DOCUMENT PASSAGE:

The musical world in America, filled as it was with its own marching music and faux classical interpretations from Europe, was ripe for the transformation that would become jazz. Eventually, ragtime entered the scene toward the end of the 19th century, and the rest is, as they say, history. Ragtime is unique in that it didn't include improvisation or a blues feel. And yet, it was an influence on early jazz forms, coming along as it did during the first 15 years of the 20th century. Primarily a music for piano that was completely written out, it could be performed by orchestras, and represented a blend of classical and marching band influences with a zest of syncopation thrown in. Listen to the music of Scott Joplin for a taste of ragtime. Dixieland is a style that could be considered a variant of classic jazz and New Orleans jazz. It's real roots as a musical form stem from the Chicago music jazz scene of the 1920s. The musicians in essence were seeking a revival of the classic jazz and New Orleans jazz of yesteryear, and were quite successful in beginning a tradition of Dixieland revivals that continue to this day, thanks to subsequent generations. The style of Dixieland involved collective improvisation during the first chorus of playing, with players entering solos against riffing by other horns, followed by a closing ensemble with, usually, the drummer playing a four-bar tag who in turn is answered by the whole band. Overlapping with the onset of ragtime music, New Orleans jazz burst onto to music scene during the first two decades of the 20th century. Considered the first style of jazz, it can be dated from as early as 1895 with the music of Buddy Bolden and Jelly Roll Morton in the Storyville district of New Orleans until roughly 1917. We have documentation of the first New Orleans jazz from the Original Dixieland Jass Band in 1917 on into the 1920s, when recording technology became more available.

DATASET:
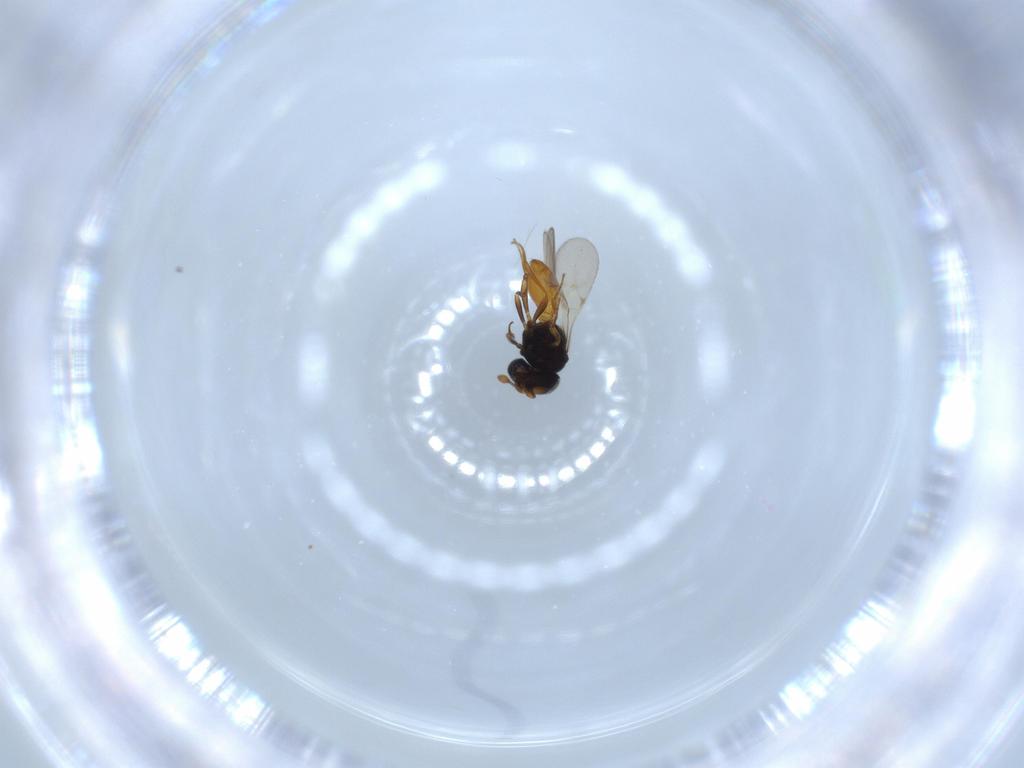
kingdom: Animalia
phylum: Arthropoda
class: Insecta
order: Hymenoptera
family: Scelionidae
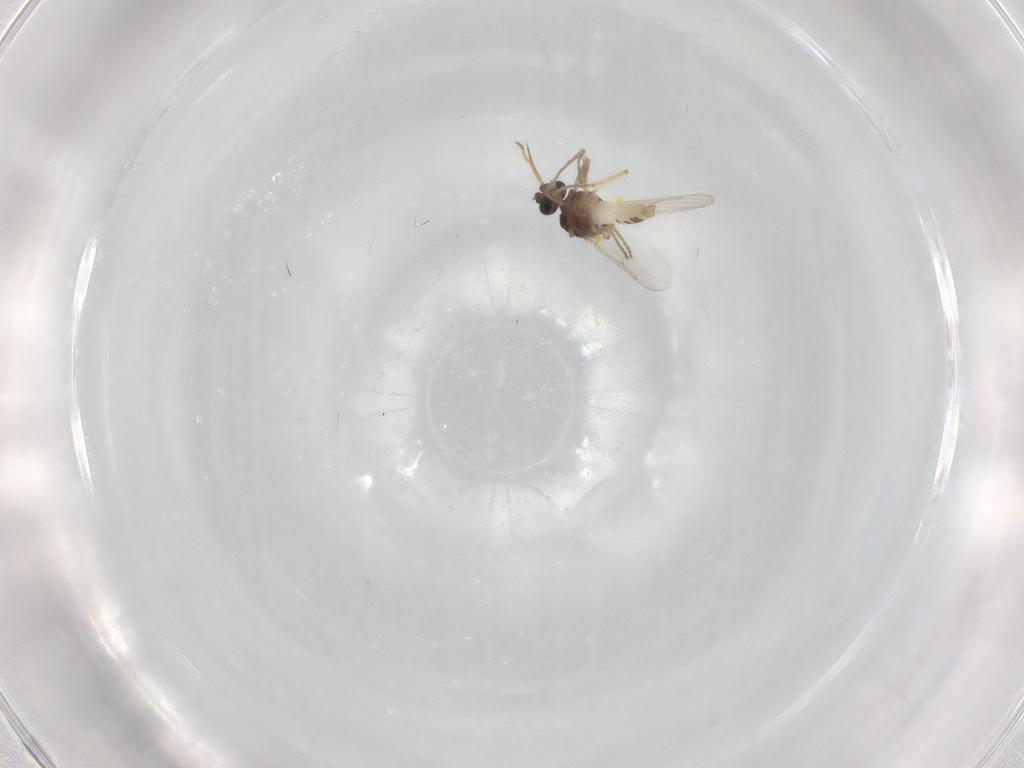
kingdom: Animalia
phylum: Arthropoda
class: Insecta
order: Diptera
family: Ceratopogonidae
--
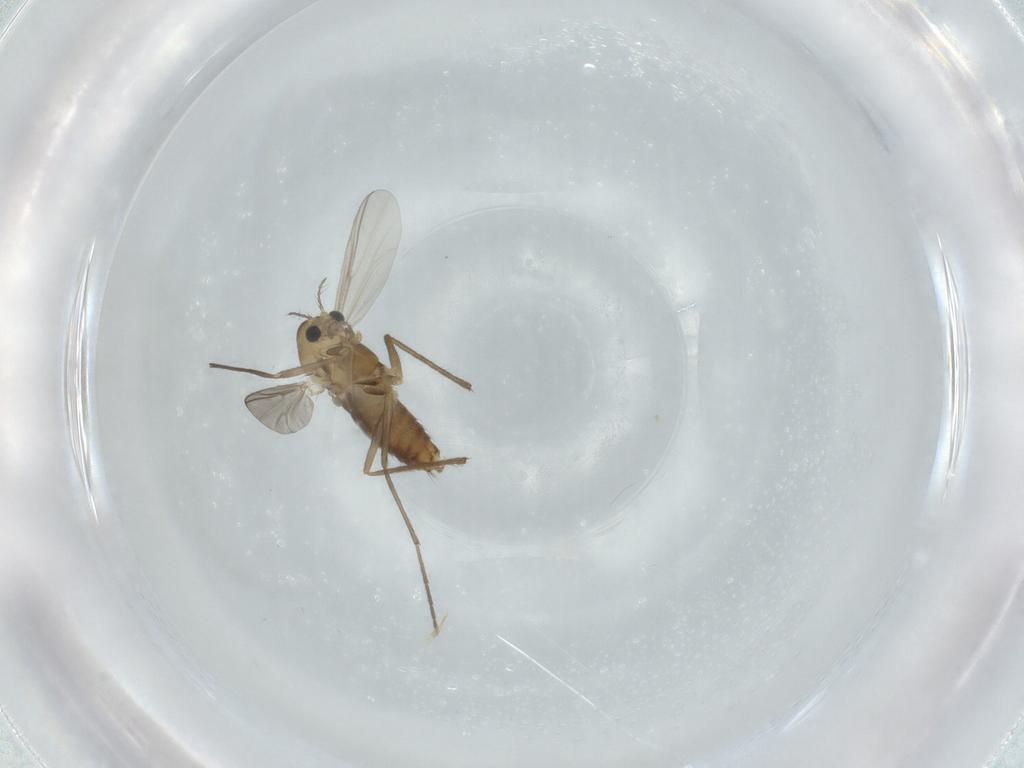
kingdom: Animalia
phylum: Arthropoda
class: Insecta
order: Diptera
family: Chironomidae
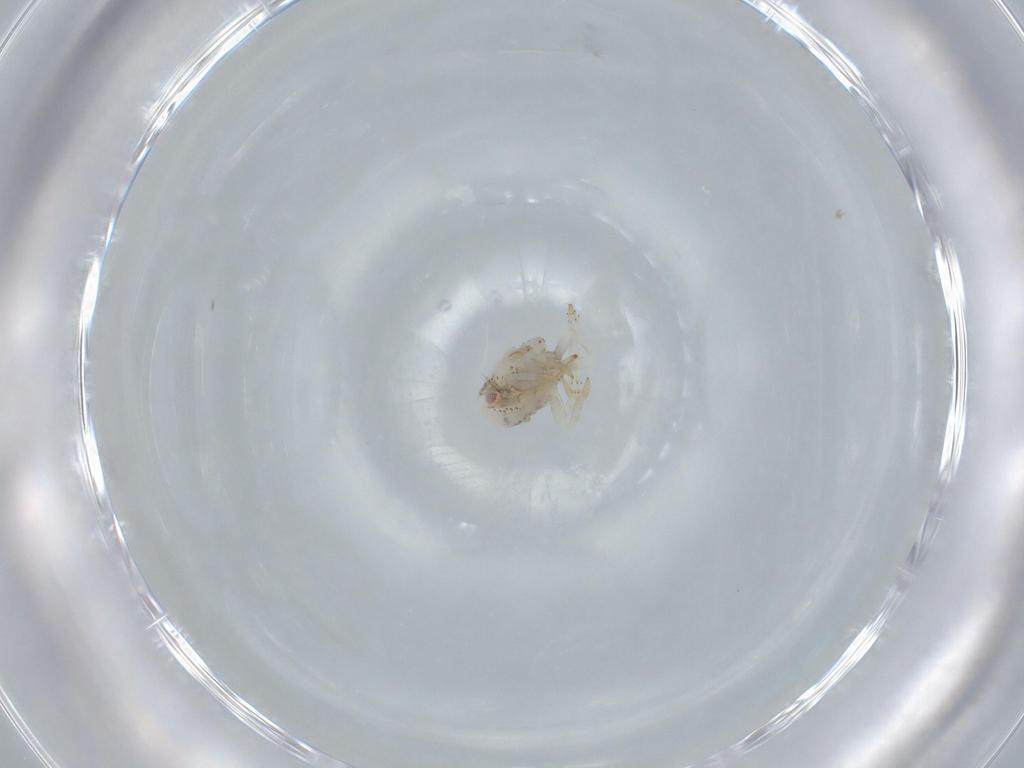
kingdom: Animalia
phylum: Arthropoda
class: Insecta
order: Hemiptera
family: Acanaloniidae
--
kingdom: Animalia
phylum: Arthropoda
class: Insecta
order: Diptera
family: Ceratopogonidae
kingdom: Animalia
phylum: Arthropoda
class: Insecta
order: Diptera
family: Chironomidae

REQUIREMENTS: Copy out the passage on ragtime, Dixieland and New Orleans jazz word for word, from its first sentence to its last.

REPLY TO THE EXERCISE:
The musical world in America, filled as it was with its own marching music and faux classical interpretations from Europe, was ripe for the transformation that would become jazz. Eventually, ragtime entered the scene toward the end of the 19th century, and the rest is, as they say, history. Ragtime is unique in that it didn't include improvisation or a blues feel. And yet, it was an influence on early jazz forms, coming along as it did during the first 15 years of the 20th century. Primarily a music for piano that was completely written out, it could be performed by orchestras, and represented a blend of classical and marching band influences with a zest of syncopation thrown in. Listen to the music of Scott Joplin for a taste of ragtime. Dixieland is a style that could be considered a variant of classic jazz and New Orleans jazz. It's real roots as a musical form stem from the Chicago music jazz scene of the 1920s. The musicians in essence were seeking a revival of the classic jazz and New Orleans jazz of yesteryear, and were quite successful in beginning a tradition of Dixieland revivals that continue to this day, thanks to subsequent generations. The style of Dixieland involved collective improvisation during the first chorus of playing, with players entering solos against riffing by other horns, followed by a closing ensemble with, usually, the drummer playing a four-bar tag who in turn is answered by the whole band. Overlapping with the onset of ragtime music, New Orleans jazz burst onto to music scene during the first two decades of the 20th century. Considered the first style of jazz, it can be dated from as early as 1895 with the music of Buddy Bolden and Jelly Roll Morton in the Storyville district of New Orleans until roughly 1917. We have documentation of the first New Orleans jazz from the Original Dixieland Jass Band in 1917 on into the 1920s, when recording technology became more available.